A game is afoot immediately: "I am Odilo the Steward, the son of Odilo the Steward." Layers upon layers. The layers are mirrored in the storytellers. That is, the story has passed through at least two other tellers' mouths. Rumors/gossip (also second-hand stories) figure as well. "As I have often observed, rumor in our House Absolute is a self-willed wind..... the least gossip comes to a thousand ears." What is authenticity? Should we trust this (or perhaps any) tale?
Odilo is "charged by our Autarch Severian the Great--whose desires are the dreams of his subjects--with the well-being of the Hypogeum Apotropaic." [emphases mine] Dreams and well-being are connected here.
"I neither hope nor wish for other readers [than those "who know the ways of our House Absolute"]" This indicates this is meta-fiction, or a story about stories.
The story proper, which it takes some time to get to, is a rather simple horror story. The publication title above shows it is a celebration of horror published by the long-lived Weird Tales.
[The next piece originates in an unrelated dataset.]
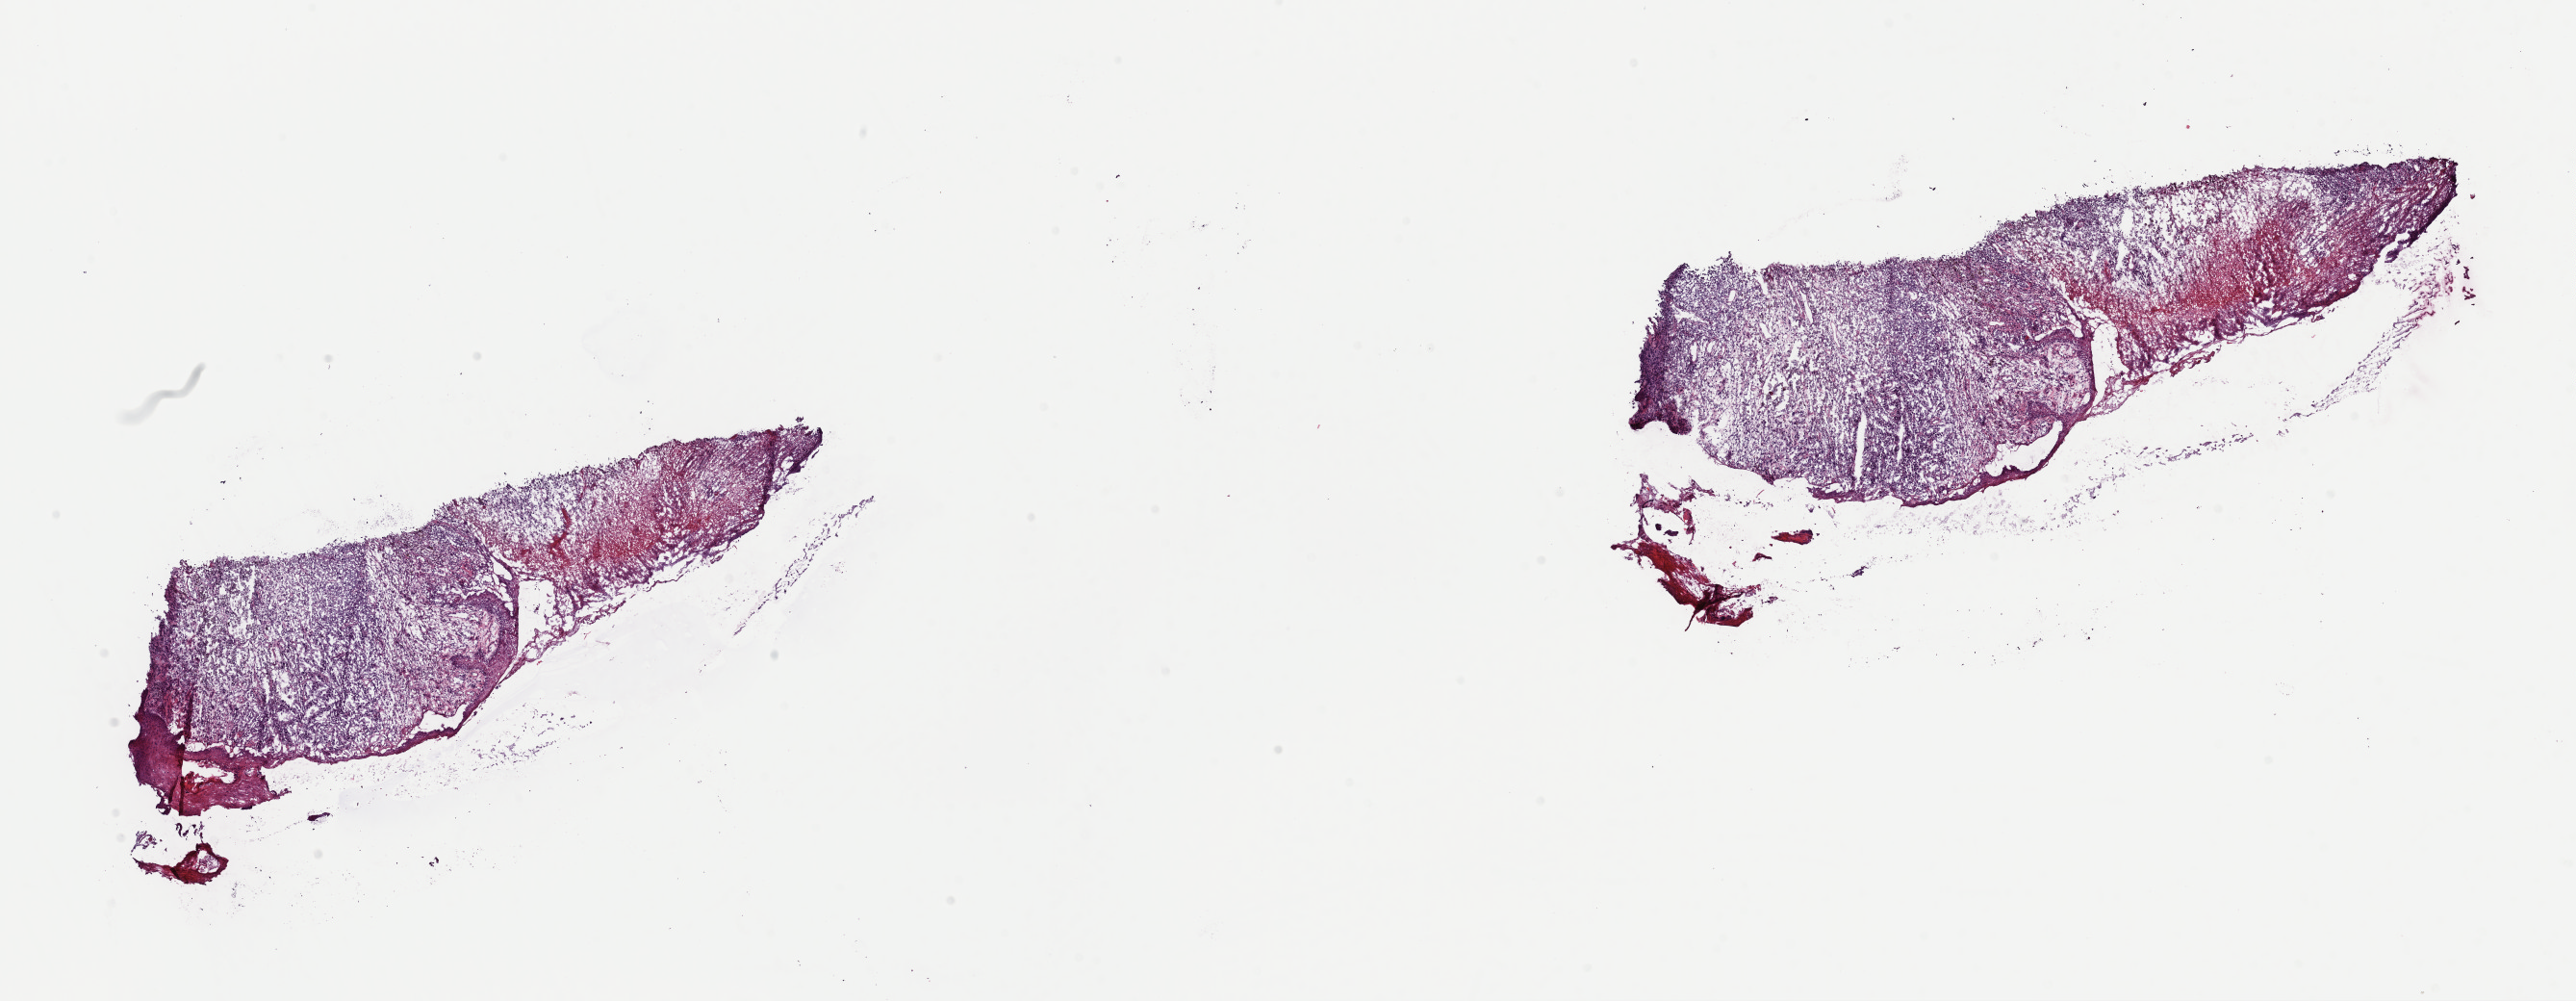
Digitized H&E tissue section (whole slide) — low-resolution overview of the scanned area, about 21.1 x 8.2 mm (slide scanned at 40x); frozen section from the top of the tissue portion; sample: primary tumour, skin. Male patient; age at initial diagnosis 65 years. Pathologist review of this section (percent, as recorded): tumour cells 80%, tumour nuclei 70%, normal cells 15%, stromal cells 5%, necrosis 0%. Inflammatory infiltration, as recorded: lymphocyte infiltration 0%, monocyte infiltration 0%, neutrophil infiltration 0%.
Diagnosis: Malignant melanoma, NOS. AJCC pathologic stage: IIC (7th edition). TNM: T4b N0 M0.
Chatelaine Sancha is an apt pupil of Father Inire, watches his magical appurtences, and impetuously tosses in a gray cat. It disappears. She is involved in a sexual scandal, through no fault of her own, and goes to live in another kingdom to avoid the haunting gossip. A spectral cat follows her, not unlike the rumors that follow her, despite her attempts to thwart them. She eventually dies, with a paw print and a doll left behind.
The tale has horror, but how are we to feel about such horror? We have to page back to the beginning:
"I heard such recounting of larva, lemures and the like as would terrify every child in the Commonwealth--and make every man in it laugh most heartily.
"So I myself laughed when I returned here to my study, where I will scrutinize and doubtless approve..."
In other words, we should take a second look. Horror is not enough.